Mi kettle viejaUna de las cosas que adopté en Londres fue una kettle. Me acompañó a Madrid y después hasta aquí. Se mudó a “la casa grande y vieja” (como la llamaba Maria) y volvió a este pisito de soltera cuando volvimos a él. Un día dejó de funcionar. La desmonté con todo el cariño que pude hacia un objeto que (con la tontería) hacía más de siete años que me acompañaba. Una pieza de plástico activaba el resorte que permitía encenderla. Y luego saltaba cuando la temperatura superaba los 100ºC y el agua hervía. Pero el plástico había dado de sí y si conseguías encenderla, no conseguías apagarla. La guardé en un cajón, esperando que se me ocurriese qué hacer con ella, pero con el convencimiento que no podía tirarla. Este síndrome de Diógenes que me acompaña consigue que al final no sepa ni dónde colocar las cosas.

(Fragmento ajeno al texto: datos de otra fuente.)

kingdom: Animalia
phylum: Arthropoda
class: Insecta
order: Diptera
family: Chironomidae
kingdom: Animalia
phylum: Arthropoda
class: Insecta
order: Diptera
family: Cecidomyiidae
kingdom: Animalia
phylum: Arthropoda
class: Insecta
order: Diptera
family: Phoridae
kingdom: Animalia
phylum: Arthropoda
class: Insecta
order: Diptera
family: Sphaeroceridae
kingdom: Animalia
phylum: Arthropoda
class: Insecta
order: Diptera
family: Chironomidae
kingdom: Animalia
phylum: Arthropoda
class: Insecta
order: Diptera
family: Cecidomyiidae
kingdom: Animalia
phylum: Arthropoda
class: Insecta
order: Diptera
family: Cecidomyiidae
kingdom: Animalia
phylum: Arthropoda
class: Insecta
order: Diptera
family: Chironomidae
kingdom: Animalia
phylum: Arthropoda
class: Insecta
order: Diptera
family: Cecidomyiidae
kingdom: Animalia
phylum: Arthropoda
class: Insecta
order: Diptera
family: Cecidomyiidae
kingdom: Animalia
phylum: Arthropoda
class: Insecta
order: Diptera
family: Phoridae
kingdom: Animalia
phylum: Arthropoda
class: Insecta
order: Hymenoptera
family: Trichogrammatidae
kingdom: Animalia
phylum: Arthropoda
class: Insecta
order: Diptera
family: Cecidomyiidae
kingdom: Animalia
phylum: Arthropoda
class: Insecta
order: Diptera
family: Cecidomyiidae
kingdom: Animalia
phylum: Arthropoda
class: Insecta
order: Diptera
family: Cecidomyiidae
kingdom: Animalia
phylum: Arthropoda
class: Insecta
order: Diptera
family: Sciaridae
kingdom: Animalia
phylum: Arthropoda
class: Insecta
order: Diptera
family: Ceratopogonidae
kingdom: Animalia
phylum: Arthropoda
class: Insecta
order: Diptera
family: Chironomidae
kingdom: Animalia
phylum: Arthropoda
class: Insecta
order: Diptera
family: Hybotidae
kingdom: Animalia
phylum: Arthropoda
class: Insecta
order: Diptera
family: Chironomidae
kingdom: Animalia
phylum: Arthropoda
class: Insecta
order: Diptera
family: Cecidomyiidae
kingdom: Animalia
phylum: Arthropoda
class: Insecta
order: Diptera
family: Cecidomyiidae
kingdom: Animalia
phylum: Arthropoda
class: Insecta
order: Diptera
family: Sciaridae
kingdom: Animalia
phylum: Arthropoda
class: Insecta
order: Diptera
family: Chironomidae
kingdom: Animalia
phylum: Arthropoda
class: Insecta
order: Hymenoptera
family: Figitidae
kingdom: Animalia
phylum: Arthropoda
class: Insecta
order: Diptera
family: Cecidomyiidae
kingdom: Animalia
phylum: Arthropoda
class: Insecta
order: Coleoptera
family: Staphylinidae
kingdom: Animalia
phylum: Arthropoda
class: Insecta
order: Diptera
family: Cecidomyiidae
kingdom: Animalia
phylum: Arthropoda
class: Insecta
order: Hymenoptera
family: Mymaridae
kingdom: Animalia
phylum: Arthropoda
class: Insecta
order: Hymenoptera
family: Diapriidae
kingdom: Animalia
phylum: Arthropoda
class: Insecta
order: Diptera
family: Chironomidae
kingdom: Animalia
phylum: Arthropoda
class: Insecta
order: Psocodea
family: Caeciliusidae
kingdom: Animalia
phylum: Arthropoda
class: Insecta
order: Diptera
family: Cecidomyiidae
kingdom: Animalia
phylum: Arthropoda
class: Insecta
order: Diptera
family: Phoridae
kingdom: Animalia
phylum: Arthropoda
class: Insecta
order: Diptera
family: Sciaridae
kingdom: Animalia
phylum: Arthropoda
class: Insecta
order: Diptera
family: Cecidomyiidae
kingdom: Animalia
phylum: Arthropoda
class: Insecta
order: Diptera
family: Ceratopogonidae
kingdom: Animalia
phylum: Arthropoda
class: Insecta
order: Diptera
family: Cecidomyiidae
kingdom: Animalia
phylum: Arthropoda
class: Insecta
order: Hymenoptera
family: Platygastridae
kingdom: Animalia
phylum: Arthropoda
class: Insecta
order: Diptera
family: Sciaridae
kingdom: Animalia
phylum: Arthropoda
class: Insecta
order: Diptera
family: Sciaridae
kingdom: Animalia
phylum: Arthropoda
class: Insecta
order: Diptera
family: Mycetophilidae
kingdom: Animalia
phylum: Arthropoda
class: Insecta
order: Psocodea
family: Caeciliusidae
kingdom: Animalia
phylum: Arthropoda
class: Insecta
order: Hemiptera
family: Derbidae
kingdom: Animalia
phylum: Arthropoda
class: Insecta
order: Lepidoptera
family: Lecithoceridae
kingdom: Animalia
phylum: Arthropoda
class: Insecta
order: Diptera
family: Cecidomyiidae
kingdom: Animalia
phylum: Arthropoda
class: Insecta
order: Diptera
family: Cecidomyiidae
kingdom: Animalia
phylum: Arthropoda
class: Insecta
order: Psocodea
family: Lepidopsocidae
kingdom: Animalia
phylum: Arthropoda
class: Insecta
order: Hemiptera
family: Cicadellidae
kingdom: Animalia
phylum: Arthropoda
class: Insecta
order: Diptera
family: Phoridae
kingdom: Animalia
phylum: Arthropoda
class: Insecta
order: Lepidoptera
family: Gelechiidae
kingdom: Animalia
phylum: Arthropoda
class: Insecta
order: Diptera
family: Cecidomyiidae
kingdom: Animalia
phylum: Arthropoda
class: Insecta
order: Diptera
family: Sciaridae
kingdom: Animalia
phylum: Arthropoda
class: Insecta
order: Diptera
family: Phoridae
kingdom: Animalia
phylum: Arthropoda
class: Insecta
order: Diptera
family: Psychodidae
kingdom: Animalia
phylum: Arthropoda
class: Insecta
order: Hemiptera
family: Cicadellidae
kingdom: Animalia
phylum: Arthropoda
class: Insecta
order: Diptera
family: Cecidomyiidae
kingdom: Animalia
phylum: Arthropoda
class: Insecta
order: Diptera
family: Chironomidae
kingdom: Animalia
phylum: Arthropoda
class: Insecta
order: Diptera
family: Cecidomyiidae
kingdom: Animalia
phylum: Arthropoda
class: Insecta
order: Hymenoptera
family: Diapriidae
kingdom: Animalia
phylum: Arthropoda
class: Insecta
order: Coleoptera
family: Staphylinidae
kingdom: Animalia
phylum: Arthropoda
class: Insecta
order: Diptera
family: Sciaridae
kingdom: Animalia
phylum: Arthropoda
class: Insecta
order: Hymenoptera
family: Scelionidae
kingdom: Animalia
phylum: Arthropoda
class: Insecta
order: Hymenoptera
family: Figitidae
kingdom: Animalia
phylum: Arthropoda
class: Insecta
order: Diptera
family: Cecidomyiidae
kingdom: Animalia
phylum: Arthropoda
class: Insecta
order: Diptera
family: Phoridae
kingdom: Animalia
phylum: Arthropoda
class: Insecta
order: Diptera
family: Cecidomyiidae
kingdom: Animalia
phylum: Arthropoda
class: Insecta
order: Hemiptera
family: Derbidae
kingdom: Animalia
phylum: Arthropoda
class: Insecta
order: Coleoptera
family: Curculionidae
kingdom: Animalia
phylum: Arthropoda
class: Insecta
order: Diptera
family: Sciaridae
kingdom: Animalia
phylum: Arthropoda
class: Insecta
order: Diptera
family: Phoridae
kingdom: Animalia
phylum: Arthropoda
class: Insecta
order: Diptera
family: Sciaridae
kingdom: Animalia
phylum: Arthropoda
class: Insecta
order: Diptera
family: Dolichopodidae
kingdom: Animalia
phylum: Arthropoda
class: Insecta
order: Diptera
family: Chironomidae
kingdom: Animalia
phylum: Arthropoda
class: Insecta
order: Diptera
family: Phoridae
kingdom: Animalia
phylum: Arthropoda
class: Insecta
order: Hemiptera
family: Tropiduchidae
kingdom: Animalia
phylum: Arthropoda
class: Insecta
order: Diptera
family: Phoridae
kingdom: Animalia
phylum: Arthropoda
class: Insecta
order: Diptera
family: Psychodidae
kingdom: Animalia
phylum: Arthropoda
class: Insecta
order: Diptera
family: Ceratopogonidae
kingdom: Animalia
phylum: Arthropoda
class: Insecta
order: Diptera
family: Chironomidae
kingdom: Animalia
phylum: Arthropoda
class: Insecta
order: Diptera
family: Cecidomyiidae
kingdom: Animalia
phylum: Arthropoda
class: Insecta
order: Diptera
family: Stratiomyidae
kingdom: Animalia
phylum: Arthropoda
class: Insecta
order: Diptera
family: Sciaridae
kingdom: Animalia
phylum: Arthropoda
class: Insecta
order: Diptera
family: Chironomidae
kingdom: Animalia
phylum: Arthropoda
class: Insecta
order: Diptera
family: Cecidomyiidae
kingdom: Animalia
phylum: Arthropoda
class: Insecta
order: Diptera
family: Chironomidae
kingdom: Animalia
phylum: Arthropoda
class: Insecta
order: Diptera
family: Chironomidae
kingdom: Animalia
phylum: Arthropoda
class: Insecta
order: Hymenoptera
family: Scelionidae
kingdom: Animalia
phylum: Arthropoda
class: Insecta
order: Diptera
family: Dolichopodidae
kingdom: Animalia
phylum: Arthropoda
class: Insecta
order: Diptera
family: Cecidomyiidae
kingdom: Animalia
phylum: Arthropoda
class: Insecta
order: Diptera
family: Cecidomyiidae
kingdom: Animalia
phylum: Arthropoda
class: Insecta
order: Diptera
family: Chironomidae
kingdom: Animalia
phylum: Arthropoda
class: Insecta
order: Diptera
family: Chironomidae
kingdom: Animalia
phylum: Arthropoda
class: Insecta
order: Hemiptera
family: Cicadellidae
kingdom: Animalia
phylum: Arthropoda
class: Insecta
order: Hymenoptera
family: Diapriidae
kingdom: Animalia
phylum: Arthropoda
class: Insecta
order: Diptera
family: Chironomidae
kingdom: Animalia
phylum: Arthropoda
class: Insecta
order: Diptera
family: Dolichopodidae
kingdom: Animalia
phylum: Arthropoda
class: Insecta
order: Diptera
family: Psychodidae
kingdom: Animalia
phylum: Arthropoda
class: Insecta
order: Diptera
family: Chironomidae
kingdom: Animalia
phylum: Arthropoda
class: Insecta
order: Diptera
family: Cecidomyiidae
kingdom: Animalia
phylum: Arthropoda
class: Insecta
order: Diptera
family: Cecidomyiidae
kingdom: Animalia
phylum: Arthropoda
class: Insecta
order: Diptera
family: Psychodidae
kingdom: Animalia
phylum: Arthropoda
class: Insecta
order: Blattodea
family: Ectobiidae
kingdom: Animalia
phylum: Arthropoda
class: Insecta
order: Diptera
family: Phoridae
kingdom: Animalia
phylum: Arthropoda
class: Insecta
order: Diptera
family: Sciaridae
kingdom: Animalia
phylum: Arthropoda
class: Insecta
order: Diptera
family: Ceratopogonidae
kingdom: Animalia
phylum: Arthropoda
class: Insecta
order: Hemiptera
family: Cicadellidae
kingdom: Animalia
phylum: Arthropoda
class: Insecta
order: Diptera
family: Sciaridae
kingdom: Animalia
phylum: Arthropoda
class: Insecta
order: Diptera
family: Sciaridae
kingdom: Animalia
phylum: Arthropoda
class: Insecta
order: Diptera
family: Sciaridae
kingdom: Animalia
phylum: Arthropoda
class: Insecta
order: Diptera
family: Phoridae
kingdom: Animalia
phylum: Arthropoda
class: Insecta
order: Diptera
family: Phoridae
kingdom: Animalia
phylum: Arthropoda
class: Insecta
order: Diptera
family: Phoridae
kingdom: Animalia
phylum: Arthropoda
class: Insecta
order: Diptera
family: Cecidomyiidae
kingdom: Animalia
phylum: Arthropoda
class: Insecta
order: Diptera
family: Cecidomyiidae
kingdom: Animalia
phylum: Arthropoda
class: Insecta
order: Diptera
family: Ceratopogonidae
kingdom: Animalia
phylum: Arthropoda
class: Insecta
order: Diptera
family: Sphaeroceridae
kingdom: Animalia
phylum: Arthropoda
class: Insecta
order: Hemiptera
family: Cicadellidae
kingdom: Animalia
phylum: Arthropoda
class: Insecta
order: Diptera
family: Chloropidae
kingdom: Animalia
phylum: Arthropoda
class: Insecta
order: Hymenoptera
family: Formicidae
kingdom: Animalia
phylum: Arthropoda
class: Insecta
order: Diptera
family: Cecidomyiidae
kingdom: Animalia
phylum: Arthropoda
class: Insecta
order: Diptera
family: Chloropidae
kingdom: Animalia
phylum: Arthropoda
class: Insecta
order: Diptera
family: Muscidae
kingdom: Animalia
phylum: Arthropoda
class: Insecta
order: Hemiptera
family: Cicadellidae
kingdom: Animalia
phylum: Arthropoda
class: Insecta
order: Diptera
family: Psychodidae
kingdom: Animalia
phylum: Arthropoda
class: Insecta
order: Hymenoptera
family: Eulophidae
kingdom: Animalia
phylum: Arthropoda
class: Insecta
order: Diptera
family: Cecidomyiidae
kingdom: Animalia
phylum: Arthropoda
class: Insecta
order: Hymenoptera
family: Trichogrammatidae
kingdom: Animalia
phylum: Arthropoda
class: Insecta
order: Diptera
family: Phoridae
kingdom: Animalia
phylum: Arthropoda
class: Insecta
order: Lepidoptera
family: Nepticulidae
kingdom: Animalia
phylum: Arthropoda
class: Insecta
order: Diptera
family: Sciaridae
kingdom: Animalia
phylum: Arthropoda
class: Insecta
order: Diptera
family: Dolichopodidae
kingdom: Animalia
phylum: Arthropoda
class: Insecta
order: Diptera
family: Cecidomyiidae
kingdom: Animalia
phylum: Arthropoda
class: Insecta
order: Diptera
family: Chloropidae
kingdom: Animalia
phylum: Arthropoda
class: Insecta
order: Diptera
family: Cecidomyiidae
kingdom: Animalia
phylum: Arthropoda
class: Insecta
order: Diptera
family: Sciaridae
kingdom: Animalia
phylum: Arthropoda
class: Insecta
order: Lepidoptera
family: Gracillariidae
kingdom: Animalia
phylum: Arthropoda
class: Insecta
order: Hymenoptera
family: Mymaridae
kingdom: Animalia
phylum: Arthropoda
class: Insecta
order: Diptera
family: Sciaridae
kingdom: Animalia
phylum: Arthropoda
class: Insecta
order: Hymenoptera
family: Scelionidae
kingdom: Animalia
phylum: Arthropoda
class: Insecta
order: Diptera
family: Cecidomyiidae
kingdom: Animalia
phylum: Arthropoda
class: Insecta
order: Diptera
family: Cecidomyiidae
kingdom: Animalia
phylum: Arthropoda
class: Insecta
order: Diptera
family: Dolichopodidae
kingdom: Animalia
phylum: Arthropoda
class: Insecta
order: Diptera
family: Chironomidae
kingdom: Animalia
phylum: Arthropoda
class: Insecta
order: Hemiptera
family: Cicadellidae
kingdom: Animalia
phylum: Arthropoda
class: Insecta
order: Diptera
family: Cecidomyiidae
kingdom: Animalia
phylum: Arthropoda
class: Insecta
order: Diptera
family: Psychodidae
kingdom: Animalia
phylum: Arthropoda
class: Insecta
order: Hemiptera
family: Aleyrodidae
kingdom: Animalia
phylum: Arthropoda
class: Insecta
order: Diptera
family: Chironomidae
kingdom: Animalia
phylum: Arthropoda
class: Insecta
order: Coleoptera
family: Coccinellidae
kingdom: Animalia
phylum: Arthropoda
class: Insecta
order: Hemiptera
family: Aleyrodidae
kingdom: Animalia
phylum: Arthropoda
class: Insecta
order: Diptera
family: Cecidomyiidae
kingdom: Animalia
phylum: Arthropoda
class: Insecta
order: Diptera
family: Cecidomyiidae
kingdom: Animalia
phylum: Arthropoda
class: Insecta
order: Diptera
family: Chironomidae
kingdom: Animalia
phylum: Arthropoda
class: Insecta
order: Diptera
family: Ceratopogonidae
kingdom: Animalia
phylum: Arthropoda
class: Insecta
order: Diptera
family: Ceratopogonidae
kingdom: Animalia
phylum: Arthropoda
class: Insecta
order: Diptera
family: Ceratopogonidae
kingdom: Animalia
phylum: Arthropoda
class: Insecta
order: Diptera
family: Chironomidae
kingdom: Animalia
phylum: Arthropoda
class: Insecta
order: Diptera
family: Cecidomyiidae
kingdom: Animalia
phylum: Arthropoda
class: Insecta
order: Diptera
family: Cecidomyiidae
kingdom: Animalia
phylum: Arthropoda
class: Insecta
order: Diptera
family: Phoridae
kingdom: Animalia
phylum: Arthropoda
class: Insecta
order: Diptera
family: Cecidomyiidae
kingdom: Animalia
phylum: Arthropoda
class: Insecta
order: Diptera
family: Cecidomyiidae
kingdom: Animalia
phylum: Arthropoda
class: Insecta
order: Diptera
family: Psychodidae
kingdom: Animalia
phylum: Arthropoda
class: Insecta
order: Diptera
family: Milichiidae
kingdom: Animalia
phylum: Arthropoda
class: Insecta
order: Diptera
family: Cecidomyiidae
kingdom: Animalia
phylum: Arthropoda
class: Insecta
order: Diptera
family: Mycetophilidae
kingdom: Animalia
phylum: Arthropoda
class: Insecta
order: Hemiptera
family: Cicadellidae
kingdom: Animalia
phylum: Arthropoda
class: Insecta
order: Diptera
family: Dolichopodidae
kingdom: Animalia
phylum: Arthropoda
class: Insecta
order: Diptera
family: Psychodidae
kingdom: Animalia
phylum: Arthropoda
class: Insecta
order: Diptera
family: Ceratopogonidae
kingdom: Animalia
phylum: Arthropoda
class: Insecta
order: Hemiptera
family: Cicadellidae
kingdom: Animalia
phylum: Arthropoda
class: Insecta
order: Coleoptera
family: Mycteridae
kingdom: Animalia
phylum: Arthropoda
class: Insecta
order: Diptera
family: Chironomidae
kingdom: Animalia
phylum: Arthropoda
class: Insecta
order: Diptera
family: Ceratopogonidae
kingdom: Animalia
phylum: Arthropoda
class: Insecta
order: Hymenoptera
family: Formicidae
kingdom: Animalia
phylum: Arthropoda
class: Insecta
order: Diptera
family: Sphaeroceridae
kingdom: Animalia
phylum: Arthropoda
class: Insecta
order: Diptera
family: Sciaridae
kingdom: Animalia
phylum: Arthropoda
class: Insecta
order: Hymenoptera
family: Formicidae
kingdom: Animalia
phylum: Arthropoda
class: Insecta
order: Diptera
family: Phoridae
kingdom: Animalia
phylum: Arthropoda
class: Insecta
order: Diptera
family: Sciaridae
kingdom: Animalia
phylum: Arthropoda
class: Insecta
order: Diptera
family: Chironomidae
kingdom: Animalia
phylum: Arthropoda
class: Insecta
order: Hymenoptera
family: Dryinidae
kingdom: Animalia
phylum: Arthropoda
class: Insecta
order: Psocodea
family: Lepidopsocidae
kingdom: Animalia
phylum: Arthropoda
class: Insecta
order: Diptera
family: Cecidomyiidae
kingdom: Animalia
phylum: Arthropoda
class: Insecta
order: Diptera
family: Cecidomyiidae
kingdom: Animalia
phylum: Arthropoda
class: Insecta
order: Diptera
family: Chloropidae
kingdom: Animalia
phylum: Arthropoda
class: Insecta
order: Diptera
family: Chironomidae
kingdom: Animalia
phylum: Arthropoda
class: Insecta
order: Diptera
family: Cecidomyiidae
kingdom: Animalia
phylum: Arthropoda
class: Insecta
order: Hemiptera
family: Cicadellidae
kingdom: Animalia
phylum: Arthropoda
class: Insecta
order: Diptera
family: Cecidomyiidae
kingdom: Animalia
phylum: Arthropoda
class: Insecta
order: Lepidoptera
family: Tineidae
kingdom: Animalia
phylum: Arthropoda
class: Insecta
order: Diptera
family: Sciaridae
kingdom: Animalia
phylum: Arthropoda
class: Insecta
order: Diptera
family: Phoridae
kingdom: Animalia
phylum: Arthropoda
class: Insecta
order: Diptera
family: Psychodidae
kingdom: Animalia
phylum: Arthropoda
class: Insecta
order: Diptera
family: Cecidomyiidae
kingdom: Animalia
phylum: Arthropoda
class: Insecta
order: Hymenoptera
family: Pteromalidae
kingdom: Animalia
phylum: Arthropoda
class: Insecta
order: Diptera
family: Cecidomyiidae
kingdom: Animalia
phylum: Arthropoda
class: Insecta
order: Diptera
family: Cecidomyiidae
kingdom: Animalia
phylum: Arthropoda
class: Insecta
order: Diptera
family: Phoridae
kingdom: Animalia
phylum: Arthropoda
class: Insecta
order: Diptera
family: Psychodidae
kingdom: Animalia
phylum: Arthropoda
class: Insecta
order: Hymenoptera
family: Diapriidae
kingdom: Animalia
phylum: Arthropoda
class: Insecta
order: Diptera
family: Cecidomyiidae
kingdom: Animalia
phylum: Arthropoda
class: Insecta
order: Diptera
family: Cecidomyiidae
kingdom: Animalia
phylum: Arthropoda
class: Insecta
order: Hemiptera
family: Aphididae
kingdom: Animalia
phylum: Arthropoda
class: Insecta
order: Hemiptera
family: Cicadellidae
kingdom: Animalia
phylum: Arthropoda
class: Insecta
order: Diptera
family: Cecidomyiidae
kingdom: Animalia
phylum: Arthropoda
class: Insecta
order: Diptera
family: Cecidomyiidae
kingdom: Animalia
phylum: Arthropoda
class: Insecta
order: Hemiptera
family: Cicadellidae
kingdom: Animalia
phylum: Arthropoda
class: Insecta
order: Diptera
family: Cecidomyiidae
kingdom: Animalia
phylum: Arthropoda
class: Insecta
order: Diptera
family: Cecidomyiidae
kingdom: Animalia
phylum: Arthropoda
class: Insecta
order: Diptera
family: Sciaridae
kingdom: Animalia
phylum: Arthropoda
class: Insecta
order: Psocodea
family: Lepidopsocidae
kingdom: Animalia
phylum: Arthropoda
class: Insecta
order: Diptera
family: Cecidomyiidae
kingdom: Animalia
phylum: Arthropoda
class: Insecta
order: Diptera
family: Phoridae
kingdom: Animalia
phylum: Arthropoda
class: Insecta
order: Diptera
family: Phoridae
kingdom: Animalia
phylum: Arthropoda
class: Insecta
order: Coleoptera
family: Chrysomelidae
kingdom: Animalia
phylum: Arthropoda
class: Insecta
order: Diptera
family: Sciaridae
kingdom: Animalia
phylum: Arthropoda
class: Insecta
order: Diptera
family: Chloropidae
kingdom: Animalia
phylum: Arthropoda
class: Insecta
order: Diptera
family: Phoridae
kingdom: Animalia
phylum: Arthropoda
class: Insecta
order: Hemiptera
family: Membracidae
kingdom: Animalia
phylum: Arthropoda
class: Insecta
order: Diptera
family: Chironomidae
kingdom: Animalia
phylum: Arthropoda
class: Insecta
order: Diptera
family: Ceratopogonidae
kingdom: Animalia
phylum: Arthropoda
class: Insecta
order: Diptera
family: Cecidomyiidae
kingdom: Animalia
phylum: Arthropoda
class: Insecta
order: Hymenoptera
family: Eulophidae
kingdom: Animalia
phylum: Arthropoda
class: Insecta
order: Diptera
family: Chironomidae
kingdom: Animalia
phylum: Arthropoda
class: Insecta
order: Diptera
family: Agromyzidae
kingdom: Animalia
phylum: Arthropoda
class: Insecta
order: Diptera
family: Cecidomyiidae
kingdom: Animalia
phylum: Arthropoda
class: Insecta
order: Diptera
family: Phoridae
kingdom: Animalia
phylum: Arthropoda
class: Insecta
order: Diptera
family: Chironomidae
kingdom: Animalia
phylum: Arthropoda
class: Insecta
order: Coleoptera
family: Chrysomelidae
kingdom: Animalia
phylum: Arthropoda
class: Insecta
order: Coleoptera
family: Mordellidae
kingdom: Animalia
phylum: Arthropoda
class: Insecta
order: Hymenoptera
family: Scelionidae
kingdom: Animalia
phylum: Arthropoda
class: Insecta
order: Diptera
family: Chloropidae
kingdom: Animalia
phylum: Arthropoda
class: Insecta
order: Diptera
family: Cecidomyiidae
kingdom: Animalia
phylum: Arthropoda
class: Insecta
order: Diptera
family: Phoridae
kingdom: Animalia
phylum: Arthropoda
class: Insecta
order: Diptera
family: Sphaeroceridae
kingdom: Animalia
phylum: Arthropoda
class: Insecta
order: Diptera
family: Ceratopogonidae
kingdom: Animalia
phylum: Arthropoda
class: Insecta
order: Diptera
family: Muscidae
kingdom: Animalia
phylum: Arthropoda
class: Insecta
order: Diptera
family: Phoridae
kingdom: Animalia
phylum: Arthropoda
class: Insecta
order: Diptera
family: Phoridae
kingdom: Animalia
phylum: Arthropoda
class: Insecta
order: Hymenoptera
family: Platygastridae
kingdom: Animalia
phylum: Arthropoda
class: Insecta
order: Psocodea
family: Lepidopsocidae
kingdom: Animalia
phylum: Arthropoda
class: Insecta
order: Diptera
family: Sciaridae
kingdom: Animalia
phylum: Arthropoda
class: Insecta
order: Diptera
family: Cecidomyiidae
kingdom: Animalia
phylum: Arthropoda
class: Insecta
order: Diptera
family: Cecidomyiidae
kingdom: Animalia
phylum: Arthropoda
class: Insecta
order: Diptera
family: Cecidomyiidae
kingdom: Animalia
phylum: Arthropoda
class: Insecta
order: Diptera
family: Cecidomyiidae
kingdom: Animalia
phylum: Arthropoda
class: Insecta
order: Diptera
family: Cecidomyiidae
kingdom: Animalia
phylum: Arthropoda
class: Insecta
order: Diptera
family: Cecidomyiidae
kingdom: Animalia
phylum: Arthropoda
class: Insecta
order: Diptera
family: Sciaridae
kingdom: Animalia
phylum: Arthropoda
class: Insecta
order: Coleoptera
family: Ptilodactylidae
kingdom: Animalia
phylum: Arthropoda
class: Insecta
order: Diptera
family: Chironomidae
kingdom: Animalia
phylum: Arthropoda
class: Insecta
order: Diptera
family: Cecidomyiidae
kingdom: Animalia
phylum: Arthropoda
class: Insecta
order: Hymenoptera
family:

Todos los objetos tienen una historia. En casa hay dos fuentes de loza que compramos hace muchos años en Morella. Los hacía una alfarera del pueblo. Los decoraba a mano. Se nota porque los dibujos no tienen la precisión de las máquinas. Eso los hace perfectos. Unos candelabros  con forma de hojas que me regaló una amiga (la mejor de la adolescencia) hace también muchos años. Unas copas de color azul, con el pie verde, hechas a mano. Alguno de esos objetos tienen tantas historias, conservan tantas conversaciones, pasaron por tantas manos, vivieron tantos besos… que hasta hacen daño.

kettlenuevaUn rey mago tardío me ha enviado una nueva kettle. La pedí en la lista del FNAC que publiqué hace días. Aún no tiene historia, pero intuyo que la tendrá. De momento ha conseguido que hiciera limpieza en la cocina y me desprendiera de objetos inútiles, aunque anduviesen cargados de sentimientos.

Así se ha ido llenando una nueva caja de objetos de la cocina. Maria ha escrito en ella, con letra de niña de seis años: “Cosas de la cocina de Fátima y Maria”. Al lado, yo he escrito una lista con el contenido.

  • Babycook
  • Tazas
  • Escurrecubiertos cerámica
  • Tetera china
  • Azucarero….

y podría seguir.

Sigo llenando cajas. Sigo haciendo espacio. Y aún así, siguen quedando historias.